Как такое возможно? Он был лучшим другом ее мужа, а такие разговоры частенько всплывают после парочки пропущенных рюмок в тесном кругу приятелей. Да я, блин, знаю обо всех удаленных родинках на жопе одной из своих «правильных» подруг, хотя обычно слушаю их болтовню в пол уха. Марина точно должна об этом знать, если не напрямую от самого Вадима, то точно от бывшего мужа. Я не знаю, как это чаще всего происходит, но тесный круг друзей — это типа долбаное цветочное опыление, все обо всех всё знают!
— Как такое можно не знать? — продолжаю разговаривать с тишиной.
— Разговор не об этом, Лори.
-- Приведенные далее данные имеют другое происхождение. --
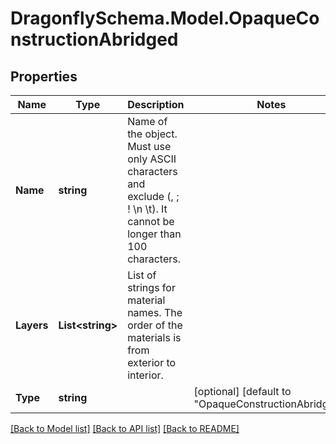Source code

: 
# DragonflySchema.Model.OpaqueConstructionAbridged

## Properties

Name | Type | Description | Notes
------------ | ------------- | ------------- | -------------
**Name** | **string** | Name of the object. Must use only ASCII characters and exclude (, ; ! \\n \\t). It cannot be longer than 100 characters. | 
**Layers** | **List&lt;string&gt;** | List of strings for material names. The order of the materials is from exterior to interior. | 
**Type** | **string** |  | [optional] [default to "OpaqueConstructionAbridged"]

[[Back to Model list]](../README.md#documentation-for-models)
[[Back to API list]](../README.md#documentation-for-api-endpoints)
[[Back to README]](../README.md)

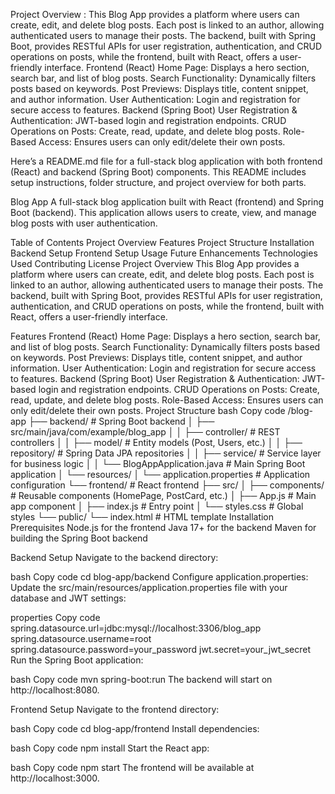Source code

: Project Overview : This Blog App provides a platform where users can create, edit, and delete blog posts. Each post is linked to an author, allowing authenticated users to manage their posts. The backend, built with Spring Boot, provides RESTful APIs for user registration, authentication, and CRUD operations on posts, while the frontend, built with React, offers a user-friendly interface.
Frontend (React)
Home Page: Displays a hero section, search bar, and list of blog posts.
Search Functionality: Dynamically filters posts based on keywords.
Post Previews: Displays title, content snippet, and author information.
User Authentication: Login and registration for secure access to features.
Backend (Spring Boot)
User Registration & Authentication: JWT-based login and registration endpoints.
CRUD Operations on Posts: Create, read, update, and delete blog posts.
Role-Based Access: Ensures users can only edit/delete their own posts.

Here’s a README.md file for a full-stack blog application with both frontend (React) and backend (Spring Boot) components. This README includes setup instructions, folder structure, and project overview for both parts.

Blog App
A full-stack blog application built with React (frontend) and Spring Boot (backend). This application allows users to create, view, and manage blog posts with user authentication.

Table of Contents
Project Overview
Features
Project Structure
Installation
Backend Setup
Frontend Setup
Usage
Future Enhancements
Technologies Used
Contributing
License
Project Overview
This Blog App provides a platform where users can create, edit, and delete blog posts. Each post is linked to an author, allowing authenticated users to manage their posts. The backend, built with Spring Boot, provides RESTful APIs for user registration, authentication, and CRUD operations on posts, while the frontend, built with React, offers a user-friendly interface.

Features
Frontend (React)
Home Page: Displays a hero section, search bar, and list of blog posts.
Search Functionality: Dynamically filters posts based on keywords.
Post Previews: Displays title, content snippet, and author information.
User Authentication: Login and registration for secure access to features.
Backend (Spring Boot)
User Registration & Authentication: JWT-based login and registration endpoints.
CRUD Operations on Posts: Create, read, update, and delete blog posts.
Role-Based Access: Ensures users can only edit/delete their own posts.
Project Structure
bash
Copy code
/blog-app
  ├── backend/                         # Spring Boot backend
  │   ├── src/main/java/com/example/blog_app
  │   │   ├── controller/              # REST controllers
  │   │   ├── model/                   # Entity models (Post, Users, etc.)
  │   │   ├── repository/              # Spring Data JPA repositories
  │   │   ├── service/                 # Service layer for business logic
  │   │   └── BlogAppApplication.java  # Main Spring Boot application
  │   └── resources/
  │       └── application.properties   # Application configuration
  └── frontend/                        # React frontend
      ├── src/
      │   ├── components/              # Reusable components (HomePage, PostCard, etc.)
      │   ├── App.js                   # Main app component
      │   ├── index.js                 # Entry point
      │   └── styles.css               # Global styles
      └── public/
          └── index.html               # HTML template
Installation
Prerequisites
Node.js for the frontend
Java 17+ for the backend
Maven for building the Spring Boot backend

Backend Setup
Navigate to the backend directory:

bash
Copy code
cd blog-app/backend
Configure application.properties: Update the src/main/resources/application.properties file with your database and JWT settings:

properties
Copy code
spring.datasource.url=jdbc:mysql://localhost:3306/blog_app
spring.datasource.username=root
spring.datasource.password=your_password
jwt.secret=your_jwt_secret
Run the Spring Boot application:

bash
Copy code
mvn spring-boot:run
The backend will start on http://localhost:8080.

Frontend Setup
Navigate to the frontend directory:

bash
Copy code
cd blog-app/frontend
Install dependencies:

bash
Copy code
npm install
Start the React app:

bash
Copy code
npm start
The frontend will be available at http://localhost:3000.


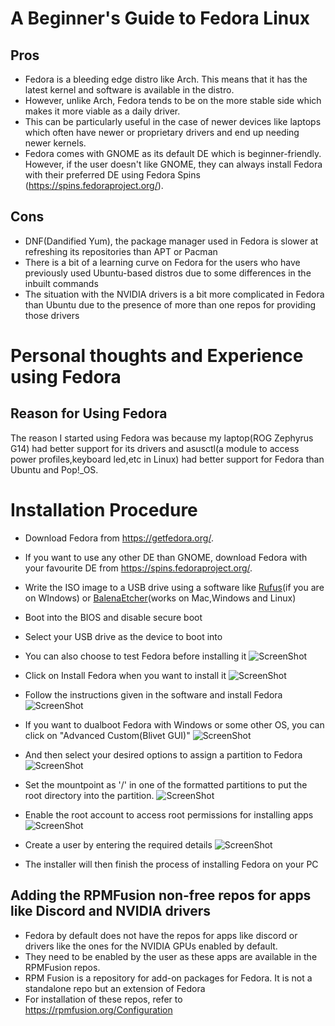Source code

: # A Beginner's Guide to Fedora Linux

## Pros

- Fedora is a bleeding edge distro like Arch. This means that it has the latest kernel and software is available in the distro.
- However, unlike Arch, Fedora tends to be on the more stable side which makes it more viable as a daily driver.
- This can be particularly useful in the case of newer devices like laptops which often have newer or proprietary drivers and end up needing newer kernels.
- Fedora comes with GNOME as its default DE which is beginner-friendly. However, if the user doesn't like GNOME, they can always install Fedora with their preferred DE using Fedora Spins
 (https://spins.fedoraproject.org/).

## Cons

- DNF(Dandified Yum), the package manager used in Fedora is slower at refreshing its repositories than APT or Pacman
- There is a bit of a learning curve on Fedora for the users who have previously used Ubuntu-based distros due to some differences in the inbuilt commands
- The situation with the NVIDIA drivers is a bit more complicated in Fedora than Ubuntu due to the presence of more than one repos for providing those drivers

# Personal thoughts and Experience using Fedora

## Reason for Using Fedora

The reason I started using Fedora was because my laptop(ROG Zephyrus G14) had better support for its drivers and asusctl(a module to access power profiles,keyboard led,etc in Linux) had better support for Fedora than Ubuntu and Pop!\_OS.

# Installation Procedure

- Download Fedora from https://getfedora.org/.
- If you want to use any other DE than GNOME, download Fedora with your favourite DE from https://spins.fedoraproject.org/.
- Write the ISO image to a USB drive using a software like <a href="https://rufus.ie/en/">Rufus</a>(if you are on WIndows) or <a href="https://github.com/balena-io/etcher/releases/tag/v1.10.6">BalenaEtcher</a>(works on Mac,Windows and Linux)
- Boot into the BIOS and disable secure boot
- Select your USB drive as the device to boot into
- You can also choose to test Fedora before installing it
![ScreenShot](/Images/file2.png)

- Click on Install Fedora when you want to install it
![ScreenShot](/Images/file1.png)
- Follow the instructions given in the software and install Fedora
![ScreenShot](/Images/file3.png)
- If you want to dualboot Fedora with Windows or some other OS, you can click on "Advanced Custom(Blivet GUI)"
![ScreenShot](/Images/file6.png)
- And then select your desired options to assign a partition to Fedora
![ScreenShot](/Images/file7.png)

- Set the mountpoint as '/' in one of the formatted partitions to put the root directory into the partition.
![ScreenShot](/Images/file8.png)
- Enable the root account to access root permissions for installing apps
![ScreenShot](/Images/file9.png)
- Create a user by entering the required details
![ScreenShot](/Images/file10.png)
- The installer will then finish the process of installing Fedora on your PC

## Adding the RPMFusion non-free repos for apps like Discord and NVIDIA drivers
- Fedora by default does not have the repos for apps like discord or drivers like the ones for the NVIDIA GPUs enabled by default.
- They need to be enabled by the user as these apps are available in the RPMFusion repos.
- RPM Fusion is a repository for add-on packages for Fedora. It is not a standalone repo but an extension of Fedora
- For installation of these repos, refer to https://rpmfusion.org/Configuration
Я уже порядком устал как попугай твердить одно и то же насчет наших с ней отношений, потому что тебе нравится жить в мире твоих безопасных иллюзий, где все мужики — козлы, предатели и изменщики. Окей, Лори, имеешь на это полное право. — Вадим так крепко сжимает пальцы вокруг столешницы, что побелевшие костяшки ярко выделяются на смуглой коже. — Больше о Марине и моей дочери мы говорить не будем. Прошу тебя уважать мою просьбу.
Но ведь Стася похожа на него как две капли воды — у Вадима уникальный цвет глаз, я такой глубокой чистой синевы вообще ни разу не видела, даже среди любителей носить линзы. У дочери Марины глаза абсолютно того же цвета. Как возможно, чтобы в природе два существа были настолько похожи, не имея при этом ни капли общей крови? Мне на ум приходит только два логических объяснения — либо они родные отец и дочь, либо кто-то сильно преувеличивает степень своего «бесплодия».
— Лори, я хочу знать, кто отец твоего ребенка, поскольку шанс, что он мой — минимальный. Но если… вдруг… это все-таки возможно, я бы хотел услышать об этом прямо сейчас.
Господи, это просто какой-то сюр.
— Авдеев, ты слышишь себя со стороны? — Издаю нервный смешок, в который раз благодаря небеса, судьбу и моего требовательного учителя Данте за то, что к этому моменту научилась владеть чувствами. Если потребуется — я готова превратиться в камень, лишь бы не подарить ему ни одной эмоции. — Что, по-твоему, я должна ответить? «Представляешь, дорогой, какое чудесное чудо с нами произошло после десятиминутного перепихона в общественной душевой кабинке!»
Я нарочно выбираю самые мерзкие жеманные интонации из тех, что присутствуют в моем лексиконе. Получается действительно гадко, даже рот сразу хочется прополоскать, а на лице Вадима в ответ на мою экспрессию не дергается ни один мускул.